- **SUPPLIED TEXT**
::::

The cliffs of Latrabjarg are the northernmost cliffs in Europe and the residence of many migratory birds in Iceland, making it one of the essential attractions in the Westfjords.
The Hornstrandir nature reserve is located at the northern end of the fjords and offers some of the best hikes and wildlife in Iceland. Under bad weather conditions, however, visiting this area can be a challenge. The only way to get there is by taking a boat from the village of Ísafjörður, the largest population in the Westfjords of Iceland.
The red sand beach of Raudasandur is one of the most spectacular, large and at the same time quiet beaches in Iceland. The intense color of its sand makes worth at least a stop over this beach.
The village of Holmavik is famous for the witch hunt that took place in the 17th century. Popular for its Museum of Icelandic Sorcery & Witchcraft that explains all the history and legends about this ancient Icelandic belief.
OTHER VILLAGES IN THE NORTHWEST FJORDS OF ICELAND
In addition to Holmavik, there are 14 other villages in the Westfjords. Some of the most interesting to visit are Patreksfjörður, the largest town in the south area of the Westfjords, and Isafjordur, the largest village in this area. In this last village we can find most of the common services in addition to the official tourism office of the Iceland’s Westfjords.
best things TO do IN THE HIGHLANDS of ICELAND
If you have the opportunity to rent a 4wd car and travel between May and September, visiting the Highlands is the best thing to do in Iceland.
The Highlands are inaccessible during most part of the year and even in summer, not many people decide to visit them.
All the nature around Iceland is breathtaking, but the Icelandic Highlands have something special, maybe for its remoteness or because you have the feeling of being by yourself at every step: Without a doubt, the highlands are a true gem to be discovered.
Before getting into this area, check the weather and road conditions and make sure your car is prepared to take you through the Highlands of Iceland. Planning the itinerary through them is important as in some roads you will need to cross some rivers.
These are the best things to see in the Highlands of Iceland, starting from the Ring Road counter-clockwise:
Haifoss waterfall is the second highest waterfall in Iceland with 400ft (120m) high and one of my favorites to watch the sunset. Besides, there is another shorter waterfall from the same river, Granni, in the same location.
The road is very bumpy because of the many holes in the 32 road and especially in the 332 road. Although they are not F roads, we found them in worse conditions than most of the F roads on the Highlands.

::::

From the Iceland travel text, list every cliff, beach, waterfall, and nature reserve it names.

- **PROVIDED DATA**
::::

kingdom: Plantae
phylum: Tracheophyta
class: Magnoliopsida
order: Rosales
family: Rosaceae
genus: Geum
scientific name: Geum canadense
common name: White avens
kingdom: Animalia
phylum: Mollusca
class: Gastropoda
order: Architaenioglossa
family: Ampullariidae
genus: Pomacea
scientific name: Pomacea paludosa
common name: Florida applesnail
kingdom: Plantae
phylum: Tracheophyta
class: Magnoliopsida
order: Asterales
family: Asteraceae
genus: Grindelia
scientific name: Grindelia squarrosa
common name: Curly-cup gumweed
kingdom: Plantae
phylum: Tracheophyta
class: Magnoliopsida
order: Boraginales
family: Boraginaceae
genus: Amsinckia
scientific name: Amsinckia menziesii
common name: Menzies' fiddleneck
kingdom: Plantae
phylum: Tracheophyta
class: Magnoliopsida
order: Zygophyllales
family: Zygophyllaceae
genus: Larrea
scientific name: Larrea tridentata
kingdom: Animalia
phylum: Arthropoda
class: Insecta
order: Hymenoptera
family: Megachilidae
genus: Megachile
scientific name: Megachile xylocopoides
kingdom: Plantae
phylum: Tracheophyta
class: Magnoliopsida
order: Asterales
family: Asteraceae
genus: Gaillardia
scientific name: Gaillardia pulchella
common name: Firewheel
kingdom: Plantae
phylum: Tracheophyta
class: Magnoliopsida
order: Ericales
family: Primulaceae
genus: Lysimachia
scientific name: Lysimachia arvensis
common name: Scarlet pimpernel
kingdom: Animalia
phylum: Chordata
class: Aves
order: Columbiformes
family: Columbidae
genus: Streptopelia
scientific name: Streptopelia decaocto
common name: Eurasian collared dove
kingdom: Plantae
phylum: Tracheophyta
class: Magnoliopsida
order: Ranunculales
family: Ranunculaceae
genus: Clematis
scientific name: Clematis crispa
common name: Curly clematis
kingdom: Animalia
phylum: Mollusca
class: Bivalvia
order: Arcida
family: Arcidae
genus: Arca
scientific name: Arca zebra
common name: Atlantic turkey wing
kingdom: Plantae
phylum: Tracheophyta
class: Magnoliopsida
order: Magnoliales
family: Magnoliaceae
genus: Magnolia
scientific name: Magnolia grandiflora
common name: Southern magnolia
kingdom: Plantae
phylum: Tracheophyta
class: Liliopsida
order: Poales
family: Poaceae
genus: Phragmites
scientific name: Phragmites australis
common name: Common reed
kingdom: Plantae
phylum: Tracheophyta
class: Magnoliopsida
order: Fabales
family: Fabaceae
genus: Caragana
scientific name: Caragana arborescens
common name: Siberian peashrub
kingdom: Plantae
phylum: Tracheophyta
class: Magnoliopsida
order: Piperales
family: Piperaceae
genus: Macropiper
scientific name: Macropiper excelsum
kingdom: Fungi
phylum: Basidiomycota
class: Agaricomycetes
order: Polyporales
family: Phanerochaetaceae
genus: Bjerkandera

::::

- **CORRECT RESPONSE**
- Latrabjarg (cliffs)
- Hornstrandir (nature reserve)
- Raudasandur (red sand beach)
- Haifoss (waterfall)
- Granni (waterfall)